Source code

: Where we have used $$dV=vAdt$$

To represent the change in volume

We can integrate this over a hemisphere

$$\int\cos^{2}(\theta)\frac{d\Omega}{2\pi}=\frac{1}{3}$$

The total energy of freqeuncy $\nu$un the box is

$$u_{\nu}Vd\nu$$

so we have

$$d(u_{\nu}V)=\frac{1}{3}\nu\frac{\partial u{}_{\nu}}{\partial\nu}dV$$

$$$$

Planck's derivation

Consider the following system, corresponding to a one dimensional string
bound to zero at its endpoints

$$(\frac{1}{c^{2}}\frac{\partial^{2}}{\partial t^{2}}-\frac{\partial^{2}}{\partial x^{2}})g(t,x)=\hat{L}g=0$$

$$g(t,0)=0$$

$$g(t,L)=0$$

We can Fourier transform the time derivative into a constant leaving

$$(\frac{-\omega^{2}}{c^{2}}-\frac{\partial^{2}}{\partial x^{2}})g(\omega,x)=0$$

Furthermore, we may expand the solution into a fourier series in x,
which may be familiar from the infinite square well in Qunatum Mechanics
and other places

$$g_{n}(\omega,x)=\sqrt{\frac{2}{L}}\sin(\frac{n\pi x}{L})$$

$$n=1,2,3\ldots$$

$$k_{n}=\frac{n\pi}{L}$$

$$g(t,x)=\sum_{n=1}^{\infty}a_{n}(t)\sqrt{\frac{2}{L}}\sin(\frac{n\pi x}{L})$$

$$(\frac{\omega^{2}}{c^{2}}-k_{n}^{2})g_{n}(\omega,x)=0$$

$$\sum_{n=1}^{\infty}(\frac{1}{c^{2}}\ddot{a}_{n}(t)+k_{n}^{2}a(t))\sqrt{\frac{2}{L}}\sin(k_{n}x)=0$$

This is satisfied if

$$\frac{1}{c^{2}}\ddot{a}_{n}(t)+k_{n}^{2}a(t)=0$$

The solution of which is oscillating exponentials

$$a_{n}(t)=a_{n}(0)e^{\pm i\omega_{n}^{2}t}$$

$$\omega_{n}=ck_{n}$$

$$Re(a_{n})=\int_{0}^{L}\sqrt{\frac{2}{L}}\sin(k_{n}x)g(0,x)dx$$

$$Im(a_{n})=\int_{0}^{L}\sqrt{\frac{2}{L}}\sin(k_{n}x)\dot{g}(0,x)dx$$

Problem statement:
With no additions or omissions, transcribe every record.

Response to this task:
Source code

: Where we have used $$dV=vAdt$$

To represent the change in volume

We can integrate this over a hemisphere

$$\int\cos^{2}(\theta)\frac{d\Omega}{2\pi}=\frac{1}{3}$$

The total energy of freqeuncy $\nu$un the box is

$$u_{\nu}Vd\nu$$

so we have

$$d(u_{\nu}V)=\frac{1}{3}\nu\frac{\partial u{}_{\nu}}{\partial\nu}dV$$

$$$$

Planck's derivation

Consider the following system, corresponding to a one dimensional string
bound to zero at its endpoints

$$(\frac{1}{c^{2}}\frac{\partial^{2}}{\partial t^{2}}-\frac{\partial^{2}}{\partial x^{2}})g(t,x)=\hat{L}g=0$$

$$g(t,0)=0$$

$$g(t,L)=0$$

We can Fourier transform the time derivative into a constant leaving

$$(\frac{-\omega^{2}}{c^{2}}-\frac{\partial^{2}}{\partial x^{2}})g(\omega,x)=0$$

Furthermore, we may expand the solution into a fourier series in x,
which may be familiar from the infinite square well in Qunatum Mechanics
and other places

$$g_{n}(\omega,x)=\sqrt{\frac{2}{L}}\sin(\frac{n\pi x}{L})$$

$$n=1,2,3\ldots$$

$$k_{n}=\frac{n\pi}{L}$$

$$g(t,x)=\sum_{n=1}^{\infty}a_{n}(t)\sqrt{\frac{2}{L}}\sin(\frac{n\pi x}{L})$$

$$(\frac{\omega^{2}}{c^{2}}-k_{n}^{2})g_{n}(\omega,x)=0$$

$$\sum_{n=1}^{\infty}(\frac{1}{c^{2}}\ddot{a}_{n}(t)+k_{n}^{2}a(t))\sqrt{\frac{2}{L}}\sin(k_{n}x)=0$$

This is satisfied if

$$\frac{1}{c^{2}}\ddot{a}_{n}(t)+k_{n}^{2}a(t)=0$$

The solution of which is oscillating exponentials

$$a_{n}(t)=a_{n}(0)e^{\pm i\omega_{n}^{2}t}$$

$$\omega_{n}=ck_{n}$$

$$Re(a_{n})=\int_{0}^{L}\sqrt{\frac{2}{L}}\sin(k_{n}x)g(0,x)dx$$

$$Im(a_{n})=\int_{0}^{L}\sqrt{\frac{2}{L}}\sin(k_{n}x)\dot{g}(0,x)dx$$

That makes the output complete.